→ **Exercise requirements**: The answer is all of the entries below, repeated exactly and free of pictures.

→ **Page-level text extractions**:
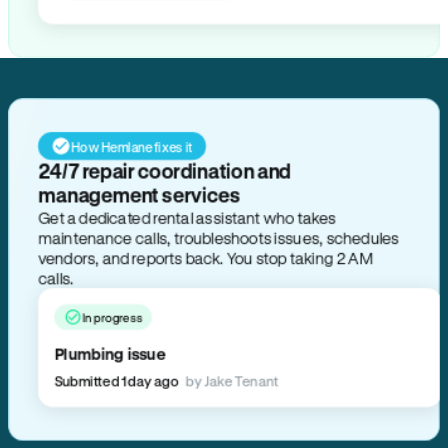
How Hemlane fixes it
24/7 repair coordination and
management services
Get a dedicated rental assistant who takes
maintenance calls, troubleshoots issues, schedules
vendors, and reports back. You stop taking 2 AM
calls.
In progress
Plumbing issue
Submitted 1 day ago
by Jake Tenant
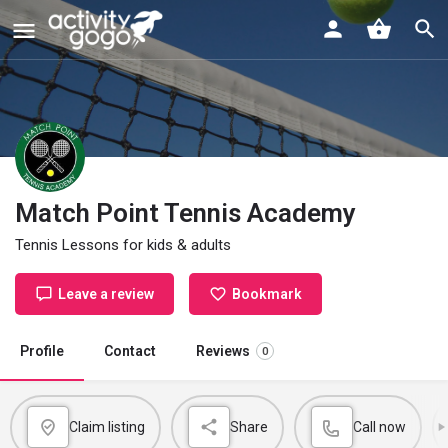
Match Point Tennis Academy
Tennis Lessons for kids & adults
Leave a review
Bookmark
Profile
Contact
Reviews
0
Claim listing
Share
Call now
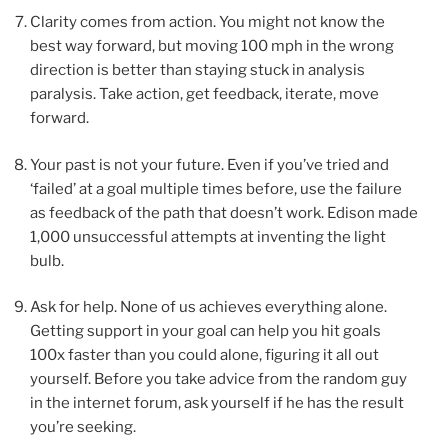
Clarity comes from action. You might not know the
best way forward, but moving 100 mph in the wrong
direction is better than staying stuck in analysis
paralysis. Take action, get feedback, iterate, move
forward.
Your past is not your future. Even if you’ve tried and
‘failed’ at a goal multiple times before, use the failure
as feedback of the path that doesn’t work. Edison made
1,000 unsuccessful attempts at inventing the light
bulb.
Ask for help. None of us achieves everything alone.
Getting support in your goal can help you hit goals
100x faster than you could alone, figuring it all out
yourself. Before you take advice from the random guy
in the internet forum, ask yourself if he has the result
you’re seeking.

→ **Problem solution**:
How Hemlane fixes it
24/7 repair coordination and
management services
Get a dedicated rental assistant who takes
maintenance calls, troubleshoots issues, schedules
vendors, and reports back. You stop taking 2 AM
calls.
In progress
Plumbing issue
Submitted 1 day ago
by Jake Tenant
Match Point Tennis Academy
Tennis Lessons for kids & adults
Leave a review
Bookmark
Profile
Contact
Reviews
0
Claim listing
Share
Call now
Clarity comes from action. You might not know the
best way forward, but moving 100 mph in the wrong
direction is better than staying stuck in analysis
paralysis. Take action, get feedback, iterate, move
forward.
Your past is not your future. Even if you’ve tried and
‘failed’ at a goal multiple times before, use the failure
as feedback of the path that doesn’t work. Edison made
1,000 unsuccessful attempts at inventing the light
bulb.
Ask for help. None of us achieves everything alone.
Getting support in your goal can help you hit goals
100x faster than you could alone, figuring it all out
yourself. Before you take advice from the random guy
in the internet forum, ask yourself if he has the result
you’re seeking.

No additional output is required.